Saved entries
[Start of Attachment]
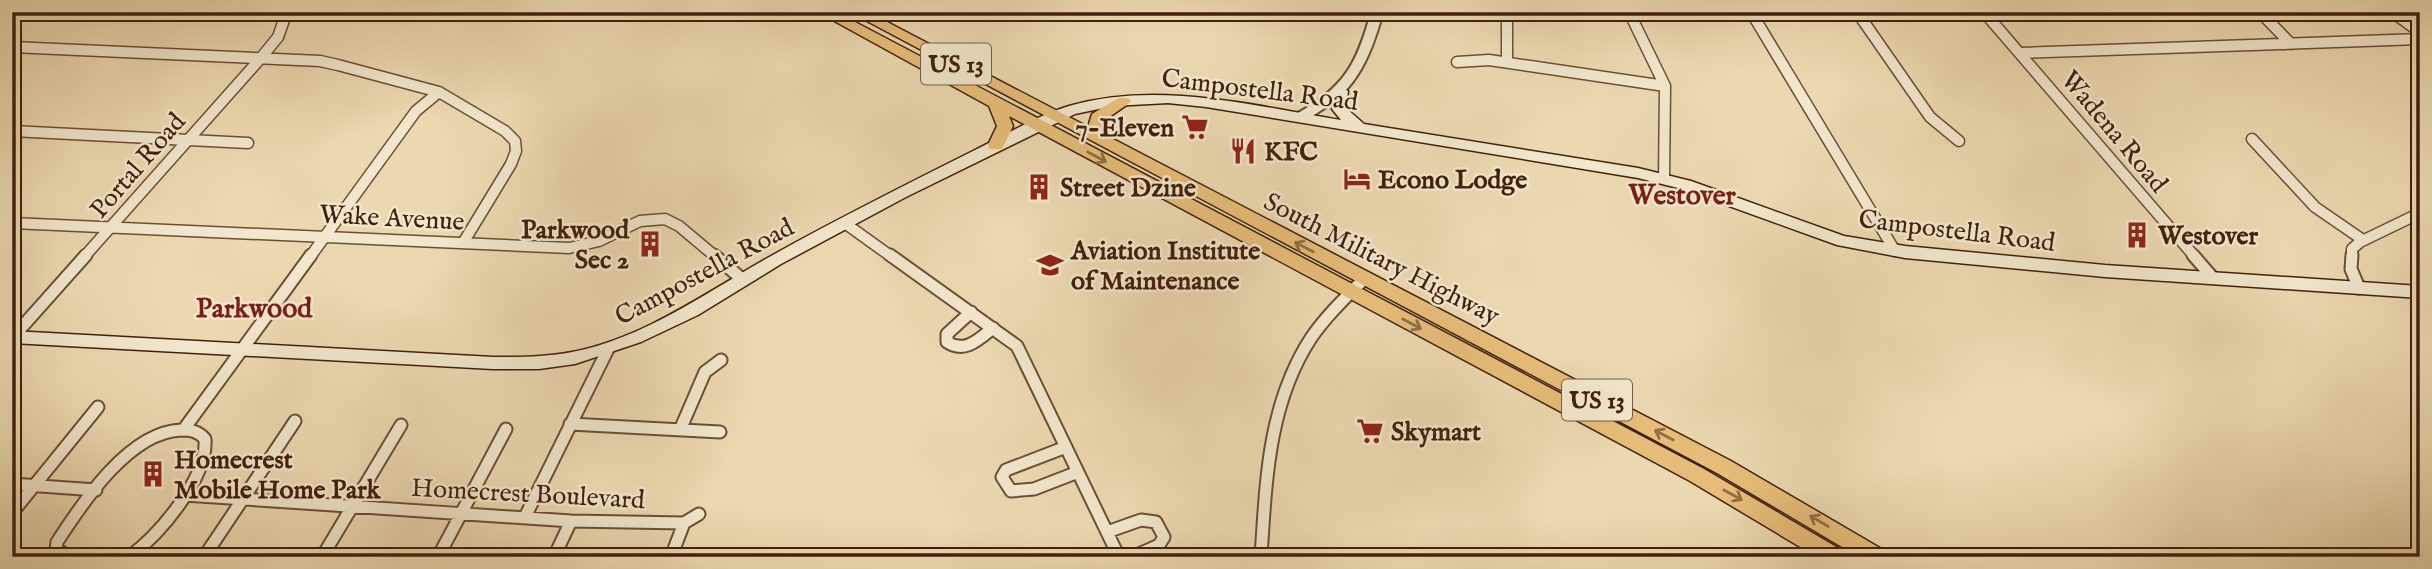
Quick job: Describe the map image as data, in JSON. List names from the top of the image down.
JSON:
{
  "streets": {
    "main road": ["US 13", "Campostella Road", "South Military Highway"],
    "street": [
      "Wadena Road",
      "Portal Road",
      "Wake Avenue",
      "Homecrest Boulevard"
    ]
  },
  "crossings": [
    ["Campostella Road", "Wadena Road"],
    ["Campostella Road", "Portal Road"],
    ["Campostella Road", "Wake Avenue"],
    ["Campostella Road", "South Military Highway"],
    ["Portal Road", "Wake Avenue"]
  ],
  "districts": ["Westover", "Parkwood"],
  "places": {
    "supermarket": ["7-Eleven", "Skymart"],
    "restaurant": ["KFC"],
    "hotel": ["Econo Lodge"],
    "building": [
      "Street Dzine",
      "Westover",
      "Parkwood Sec 2",
      "Homecrest Mobile Home Park"
    ],
    "school or university": ["Aviation Institute of Maintenance"]
  }
}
[End of Attachment]
Instructions for the task —
Set down the records again exactly as they appear, leaving each picture behind.

Output for this task —
Quick job: Describe the map image as data, in JSON. List names from the top of the image down.
JSON:
{
  "streets": {
    "main road": ["US 13", "Campostella Road", "South Military Highway"],
    "street": [
      "Wadena Road",
      "Portal Road",
      "Wake Avenue",
      "Homecrest Boulevard"
    ]
  },
  "crossings": [
    ["Campostella Road", "Wadena Road"],
    ["Campostella Road", "Portal Road"],
    ["Campostella Road", "Wake Avenue"],
    ["Campostella Road", "South Military Highway"],
    ["Portal Road", "Wake Avenue"]
  ],
  "districts": ["Westover", "Parkwood"],
  "places": {
    "supermarket": ["7-Eleven", "Skymart"],
    "restaurant": ["KFC"],
    "hotel": ["Econo Lodge"],
    "building": [
      "Street Dzine",
      "Westover",
      "Parkwood Sec 2",
      "Homecrest Mobile Home Park"
    ],
    "school or university": ["Aviation Institute of Maintenance"]
  }
}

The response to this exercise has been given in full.